** TEXT SECTION follows **

The list below is of Church of Scotland charges where it is desirable that the minister should be able to speak Gaelic. A few congregations are, however, deemed to be ‘Gaelic essential’; the number of congregations deemed ‘Gaelic desirable’ or ‘Gaelic essential’ has declined in recent decades. The Gaelic for ‘Church of Scotland’ is Eaglais na h-Alba.

There is a shortage of ministers able to speak Gaelic. Continuity of Gaelic worship in Edinburgh has been maintained since 1704, it began when a provision was made by the General Assembly of the Church of Scotland for services for Gaelic-speaking soldiers stationed at Edinburgh Castle. Today, this Gaelic tradition continues at the 12.30 Gaelic-language service at Greyfriars Kirk. Glasgow still has a weekly Gaelic service at St Columba's Church, Glasgow on St Vincent Street at 10am.

Presbytery of Argyll

  • Gigha and Cara
  • Jura
  • Kilchoman linked with Portnahaven
  • Kildalton and Oa
  • Kilmore
  • Tiree
  • Tobermory (Isle of Mull)

Presbytery of Edinburgh

Presbytery of Glasgow

Presbytery of Inverness

  • Dalneigh and Bona

Presbytery of Lewis

  • Barvas
  • Carloway
  • Cross Ness (Gaelic essential)
  • Kinloch (Gaelic essential)
  • Knock (Gaelic essential)
  • Lochs-Crossbost
  • Lochs-in-Bernera
  • Stornoway: High
  • Stornoway: St Columba’s
  • Uig (Gaelic essential)

Presbytery of Lochcarron-Skye

  • Applecross, Lochcarron and Torridon
  • Bracadale and Duirinish
  • Kilmuir and Stenscholl
  • Portree
  • Snizort
  • Strath and Sleat

Presbytery of Ross

  • Lochbroom and Ullapool

Presbytery of Uist

  • Barra
  • Benbecula
  • Berneray and Lochmaddy (North Uist)
  • Carinish (North Uist)
  • Kilmuir and Paible (North Uist) (Gaelic essential)
  • Manish-Scarista (Harris)
  • South Uist
  • Tarbert (Harris) (Gaelic essential)

Source: Church of Scotland Yearbook (2005-06 edition), St Andrew Press, Edinburgh

Review in 2008[edit]

In 2007, the General Assembly of the Church of Scotland instructed the Mission & Discipleship Council and the Ministries Council to investigate the present standing of Gaelic in the Church of Scotland and to report to the 2008 General Assembly on the strategic development of the use of the language in the church.

The report identifies the current dichotomy between the position in Gaelic in the Kirk and in Scottish society - in the Kirk, the decline in attendances at Gaelic services and a shortage of ministers with confidence to preach in Gaelic were a matter of some regret among many Gaelic speaking ministers.

The report notes that many former Gaelic-speaking congregations had moved directly from traditional Gaelic services to English only and had not sought to embrace even an element of Gaelic worship. Nevertheless, in Scottish society as a whole, there is a considerable and growing, interest in Gaelic, illustrated by the preparation of A National Plan for Gaelic in response to a Scottish Government initiative; the establishing of Bord na Gàidhlig; the development of Gaelic education; increase in the number of adults learning the language and the development of Sabhal Mòr Ostaig in Skye. Two key recommendations are made:

  • The maintenance and development of the use of Gaelic in areas in which Gaelic is still regularly in use.

** End of TEXT SECTION **
** SUPPLIED DATA follows **

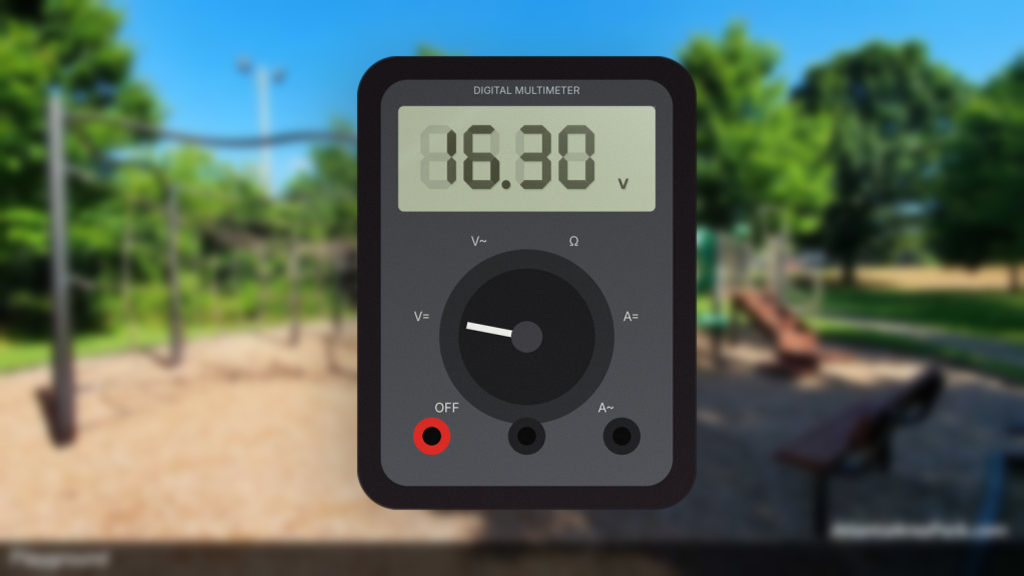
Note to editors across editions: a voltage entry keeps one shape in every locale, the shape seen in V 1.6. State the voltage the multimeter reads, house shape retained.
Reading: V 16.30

** End of SUPPLIED DATA **
** SUPPLIED DATA follows **

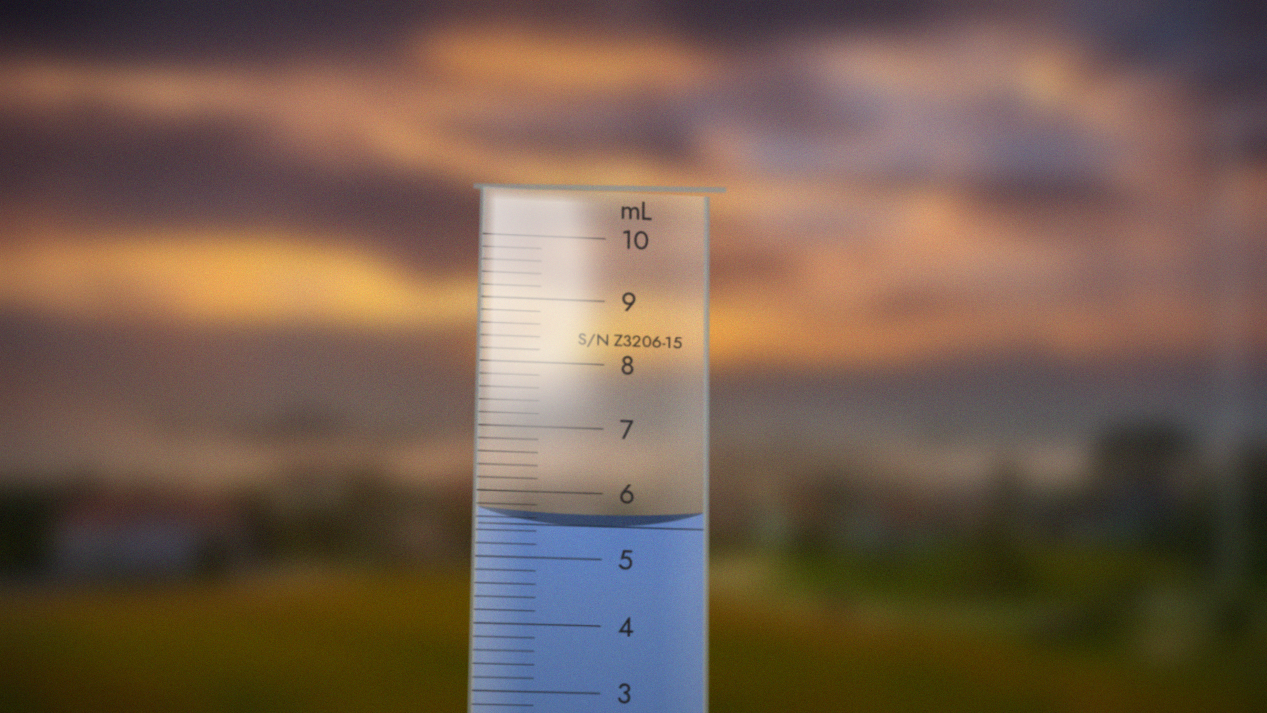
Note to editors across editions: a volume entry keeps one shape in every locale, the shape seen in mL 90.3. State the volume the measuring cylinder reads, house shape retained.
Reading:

** End of SUPPLIED DATA **

_BRIEF_: According to the text on Gaelic in the Church of Scotland, since what year has Gaelic worship in Edinburgh been continuously maintained? The rows have no connection to the text on Gaelic in the Church of Scotland.

_TASK OUTPUT_: Since 1704.